[Opening EXERCISE INPUTS section]

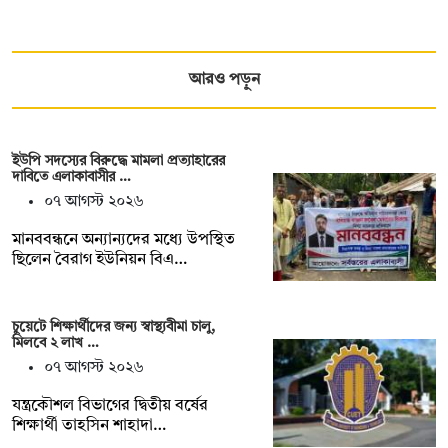
আরও পড়ুন
ইউপি সদস্যের বিরুদ্ধে মামলা প্রত্যাহারের
দাবিতে এলাকাবাসীর …
০৭ আগস্ট ২০২৬
মানববন্ধনে অন্যান্যদের মধ্যে উপস্থিত
ছিলেন বৈরাগ ইউনিয়ন বিএ…
চুয়েটে শিক্ষার্থীদের জন্য স্বাস্থ্যবীমা চালু,
মিলবে ২ লাখ …
০৭ আগস্ট ২০২৬
যন্ত্রকৌশল বিভাগের দ্বিতীয় বর্ষের
শিক্ষার্থী তাহসিন শাহাদা…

[Closing EXERCISE INPUTS section]

ACTIVITY: Each line above should be output exactly, apart from the pictures.

EXERCISE ANSWER:
আরও পড়ুন
ইউপি সদস্যের বিরুদ্ধে মামলা প্রত্যাহারের
দাবিতে এলাকাবাসীর …
০৭ আগস্ট ২০২৬
মানববন্ধনে অন্যান্যদের মধ্যে উপস্থিত
ছিলেন বৈরাগ ইউনিয়ন বিএ…
চুয়েটে শিক্ষার্থীদের জন্য স্বাস্থ্যবীমা চালু,
মিলবে ২ লাখ …
০৭ আগস্ট ২০২৬
যন্ত্রকৌশল বিভাগের দ্বিতীয় বর্ষের
শিক্ষার্থী তাহসিন শাহাদা…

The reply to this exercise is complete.